I think what is needed is rather an adblock detector detector, or something which can trick the detectors into thinking there's no adblock.

Could be similar to AdBlock

That would allow user blocking through Adblock.

I guess the counterpoint to this is if the site can detect ad blockers than they could attempt to use methods the blockers can't pick up yet.

I mostly agree with this in principle, but an important point is that, when you squint, the technology behind blocking ad blockers starts looking very similar to the technology behind blocking web scrapers. If you're capable of programmatically scraping content without a human user viewing ads, then you're capable of displaying the content to a user without the ads. So any solution for preventing ad blocking implies that the content can't be scraped programmatically.

I know that web scrapers carry some negative connotations, but keep in mind that search engines like Google couldn't possibly exist without web scraping. A world where you can't block ads or scrape content for indexing is a world where only a few preordained companies have the ability to build search engines. Proposals like Web Environment Integrity (WEI) accomplish two goals for Google: they make ad blocking more difficult, and they kick down the ladder to prevent new innovative search engines from emerging. There are already many websites which only allow-list Google's IPs for indexing, and I think we should be very hesitant about anything that could further entrench their monopoly on search even if we support content creators being compensated through ads.


Tangentially related but: I think the ethical way forward for ad-blocking extentions/software would be for it to self-identify [1]. That way if a website owner wants to block you or be more upfront about asking for donations, they don't have to resort to JS hacks to determine if you are using an adblocker. If they don't want me to see their site ad-free [2] I can either move on or decide that the content is worth a few ads.

[1] I only know the basics about the http protocol but I'm guessing something in the header could be added. [2] Which is completely within their rights as virtual "land owners".


The next step in the arms race is to provide hosted ad blocking, where the action happens (however nested) in a headless server and an AI looks it over and relays only the stuff that looks like content into a cleaned up session for the user. It would eventually start looking like a CDN where the ad blocker caches the content so it doesn't have to bother contacting the underlying site so often.

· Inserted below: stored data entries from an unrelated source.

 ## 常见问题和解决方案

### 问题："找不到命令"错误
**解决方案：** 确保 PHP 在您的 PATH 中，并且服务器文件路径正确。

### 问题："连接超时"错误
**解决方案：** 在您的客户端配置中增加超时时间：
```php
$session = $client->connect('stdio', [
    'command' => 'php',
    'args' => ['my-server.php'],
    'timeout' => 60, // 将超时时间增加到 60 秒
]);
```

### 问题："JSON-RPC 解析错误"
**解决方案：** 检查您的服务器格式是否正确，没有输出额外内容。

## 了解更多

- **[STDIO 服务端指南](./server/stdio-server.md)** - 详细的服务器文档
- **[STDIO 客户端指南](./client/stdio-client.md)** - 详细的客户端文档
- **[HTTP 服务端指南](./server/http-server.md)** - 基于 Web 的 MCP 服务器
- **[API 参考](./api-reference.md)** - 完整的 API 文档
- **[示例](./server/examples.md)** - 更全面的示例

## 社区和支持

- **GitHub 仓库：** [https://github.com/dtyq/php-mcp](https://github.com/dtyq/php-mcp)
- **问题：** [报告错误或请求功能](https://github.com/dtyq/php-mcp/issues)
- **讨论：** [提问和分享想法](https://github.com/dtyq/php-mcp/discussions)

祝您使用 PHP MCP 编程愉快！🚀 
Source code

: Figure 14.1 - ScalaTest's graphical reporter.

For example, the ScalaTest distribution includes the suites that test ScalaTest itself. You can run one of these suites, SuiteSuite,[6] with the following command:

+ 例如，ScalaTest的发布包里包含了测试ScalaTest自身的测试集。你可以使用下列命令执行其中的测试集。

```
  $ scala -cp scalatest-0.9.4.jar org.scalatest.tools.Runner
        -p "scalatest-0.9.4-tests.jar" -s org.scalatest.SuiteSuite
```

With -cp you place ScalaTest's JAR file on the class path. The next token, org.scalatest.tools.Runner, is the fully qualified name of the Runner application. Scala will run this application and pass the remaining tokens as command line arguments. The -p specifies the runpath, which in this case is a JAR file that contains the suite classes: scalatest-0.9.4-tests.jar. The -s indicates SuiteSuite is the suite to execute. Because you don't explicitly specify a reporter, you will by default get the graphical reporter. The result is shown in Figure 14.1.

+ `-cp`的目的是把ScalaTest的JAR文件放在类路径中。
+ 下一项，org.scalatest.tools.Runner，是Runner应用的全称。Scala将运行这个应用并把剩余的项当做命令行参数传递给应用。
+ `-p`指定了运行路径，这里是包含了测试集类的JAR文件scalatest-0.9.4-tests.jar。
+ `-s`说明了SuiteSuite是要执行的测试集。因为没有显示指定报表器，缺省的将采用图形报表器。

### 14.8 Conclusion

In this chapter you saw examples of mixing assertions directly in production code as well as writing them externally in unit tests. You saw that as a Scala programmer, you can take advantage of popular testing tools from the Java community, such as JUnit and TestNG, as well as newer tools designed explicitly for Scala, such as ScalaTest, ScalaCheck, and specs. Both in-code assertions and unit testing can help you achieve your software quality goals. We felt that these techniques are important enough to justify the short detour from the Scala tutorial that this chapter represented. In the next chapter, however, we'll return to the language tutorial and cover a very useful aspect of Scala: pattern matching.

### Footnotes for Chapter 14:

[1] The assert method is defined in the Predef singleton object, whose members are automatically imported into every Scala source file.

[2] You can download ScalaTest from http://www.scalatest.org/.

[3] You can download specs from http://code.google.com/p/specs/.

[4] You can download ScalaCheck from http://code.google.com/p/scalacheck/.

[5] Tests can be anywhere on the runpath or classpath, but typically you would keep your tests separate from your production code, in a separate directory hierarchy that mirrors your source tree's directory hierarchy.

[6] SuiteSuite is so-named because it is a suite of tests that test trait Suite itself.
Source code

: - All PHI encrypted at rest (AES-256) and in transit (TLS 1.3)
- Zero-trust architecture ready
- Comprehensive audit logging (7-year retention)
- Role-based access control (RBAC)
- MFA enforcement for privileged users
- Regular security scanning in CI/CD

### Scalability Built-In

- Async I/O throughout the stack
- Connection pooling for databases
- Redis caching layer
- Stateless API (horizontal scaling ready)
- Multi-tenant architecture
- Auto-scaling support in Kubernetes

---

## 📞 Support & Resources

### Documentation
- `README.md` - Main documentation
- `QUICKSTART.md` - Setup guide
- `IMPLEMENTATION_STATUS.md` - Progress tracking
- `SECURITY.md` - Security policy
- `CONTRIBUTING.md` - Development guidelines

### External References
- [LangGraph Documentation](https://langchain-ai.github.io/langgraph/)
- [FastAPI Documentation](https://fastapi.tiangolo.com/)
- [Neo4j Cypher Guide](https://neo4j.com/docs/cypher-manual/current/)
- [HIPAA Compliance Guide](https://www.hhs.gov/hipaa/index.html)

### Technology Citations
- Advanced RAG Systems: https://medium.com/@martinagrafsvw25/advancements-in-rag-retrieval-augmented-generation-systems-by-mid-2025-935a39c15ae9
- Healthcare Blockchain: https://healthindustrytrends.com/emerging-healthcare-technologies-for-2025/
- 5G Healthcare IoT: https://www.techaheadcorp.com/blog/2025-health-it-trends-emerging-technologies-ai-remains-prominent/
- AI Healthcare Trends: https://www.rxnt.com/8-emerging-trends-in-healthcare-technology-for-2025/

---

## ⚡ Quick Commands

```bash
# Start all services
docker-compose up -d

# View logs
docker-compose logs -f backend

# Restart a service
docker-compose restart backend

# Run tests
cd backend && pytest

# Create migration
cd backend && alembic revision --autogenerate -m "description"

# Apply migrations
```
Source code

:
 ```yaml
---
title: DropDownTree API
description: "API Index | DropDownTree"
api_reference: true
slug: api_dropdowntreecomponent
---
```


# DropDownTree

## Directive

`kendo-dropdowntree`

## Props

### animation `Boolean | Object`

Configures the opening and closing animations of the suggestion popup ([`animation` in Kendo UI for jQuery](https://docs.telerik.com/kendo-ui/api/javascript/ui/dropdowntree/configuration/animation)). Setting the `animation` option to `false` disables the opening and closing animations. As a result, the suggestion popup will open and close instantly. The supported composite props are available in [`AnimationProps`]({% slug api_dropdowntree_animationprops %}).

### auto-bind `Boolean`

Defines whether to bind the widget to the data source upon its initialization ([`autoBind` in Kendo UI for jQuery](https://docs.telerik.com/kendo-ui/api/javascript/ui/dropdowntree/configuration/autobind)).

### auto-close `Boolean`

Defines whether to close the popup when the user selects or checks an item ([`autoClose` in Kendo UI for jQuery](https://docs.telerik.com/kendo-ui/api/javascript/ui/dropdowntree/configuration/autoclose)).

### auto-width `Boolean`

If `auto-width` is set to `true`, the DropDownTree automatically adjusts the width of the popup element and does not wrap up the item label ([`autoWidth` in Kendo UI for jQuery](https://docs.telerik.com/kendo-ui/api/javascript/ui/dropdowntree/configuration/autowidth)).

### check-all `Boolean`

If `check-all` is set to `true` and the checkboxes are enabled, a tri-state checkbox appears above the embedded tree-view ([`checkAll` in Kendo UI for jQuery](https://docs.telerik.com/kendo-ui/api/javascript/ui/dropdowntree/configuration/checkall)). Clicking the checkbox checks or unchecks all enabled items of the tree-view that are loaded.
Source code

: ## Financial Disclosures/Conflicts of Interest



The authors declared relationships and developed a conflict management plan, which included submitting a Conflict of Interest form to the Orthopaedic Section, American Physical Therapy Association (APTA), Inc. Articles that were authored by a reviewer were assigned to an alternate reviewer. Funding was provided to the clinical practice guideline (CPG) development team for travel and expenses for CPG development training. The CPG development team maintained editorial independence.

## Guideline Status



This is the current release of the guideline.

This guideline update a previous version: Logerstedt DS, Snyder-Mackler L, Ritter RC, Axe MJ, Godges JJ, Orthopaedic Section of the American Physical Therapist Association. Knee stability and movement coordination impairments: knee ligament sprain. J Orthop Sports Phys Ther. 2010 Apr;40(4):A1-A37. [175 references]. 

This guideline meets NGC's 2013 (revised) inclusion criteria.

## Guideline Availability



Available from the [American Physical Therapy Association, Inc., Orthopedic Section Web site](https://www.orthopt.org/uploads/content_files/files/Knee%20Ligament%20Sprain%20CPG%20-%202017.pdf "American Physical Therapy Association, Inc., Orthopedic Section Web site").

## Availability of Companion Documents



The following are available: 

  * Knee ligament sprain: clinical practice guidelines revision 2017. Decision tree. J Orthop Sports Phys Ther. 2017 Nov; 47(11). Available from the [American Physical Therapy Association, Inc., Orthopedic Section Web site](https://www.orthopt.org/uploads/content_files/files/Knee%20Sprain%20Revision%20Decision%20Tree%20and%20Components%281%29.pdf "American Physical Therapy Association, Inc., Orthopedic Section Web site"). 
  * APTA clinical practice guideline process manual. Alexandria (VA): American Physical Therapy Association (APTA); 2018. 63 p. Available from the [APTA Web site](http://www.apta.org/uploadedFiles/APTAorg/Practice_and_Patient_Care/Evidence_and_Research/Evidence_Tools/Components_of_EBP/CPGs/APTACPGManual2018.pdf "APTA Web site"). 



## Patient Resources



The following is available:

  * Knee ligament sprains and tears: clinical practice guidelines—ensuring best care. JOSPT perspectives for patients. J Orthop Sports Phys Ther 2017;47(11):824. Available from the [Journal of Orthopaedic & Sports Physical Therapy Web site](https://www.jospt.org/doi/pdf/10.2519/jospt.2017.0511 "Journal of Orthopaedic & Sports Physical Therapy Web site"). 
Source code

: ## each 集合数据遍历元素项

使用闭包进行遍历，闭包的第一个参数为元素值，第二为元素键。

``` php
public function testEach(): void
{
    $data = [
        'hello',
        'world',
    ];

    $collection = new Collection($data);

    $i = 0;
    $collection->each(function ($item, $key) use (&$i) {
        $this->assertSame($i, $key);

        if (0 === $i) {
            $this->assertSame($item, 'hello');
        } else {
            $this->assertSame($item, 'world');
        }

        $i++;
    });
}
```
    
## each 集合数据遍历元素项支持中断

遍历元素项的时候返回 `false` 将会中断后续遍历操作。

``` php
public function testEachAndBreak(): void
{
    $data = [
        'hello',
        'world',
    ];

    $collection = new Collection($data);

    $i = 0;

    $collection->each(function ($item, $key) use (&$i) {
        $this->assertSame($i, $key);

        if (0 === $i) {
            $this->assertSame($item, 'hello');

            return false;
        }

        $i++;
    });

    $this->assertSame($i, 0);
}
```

I would pay for such a service.


Fine. BUT sites should be responsible for the ads running on their site and held financially or criminally responsible. Adtech is infested with intrusive tracking which is legally dubious in my jurisdiction. To say nothing of the security implications of allowing random unvetted transient 3rd parties to run code. At this point I see a good content blocker as a security measure more than an ad blocker.

I think you might be missing the point.

The technical reason why it's really easy to block huge swaths of internet advertising is because unless the advertiser is serving the ads themselves they don't trust that they're being served.

If you serve the ads from your own domain, then the filters necessary become very complicated very quickly.

So if I understand his proposal, it's to allow bloggers to serve google/doubleclick/etc ads from their own domains to avoid the adblockers, but with some sort of reliable audit system to ensure the ads are being served as often as the advertiser is paying for.


That just demonstrates that ads are not web-specific, but actor-specific, so that adblock technology should work at the OS level^, like firewall and antivirus. This would shift the problem to bad adblock vendors, but at least we could have few okay-today options to choose from.

^ not gonna happen for most platforms, as it’s walled gardens all the way down, but hopefully some day it will become obvious that adcrap tech stack is a wrong foundation to make computers and their economy.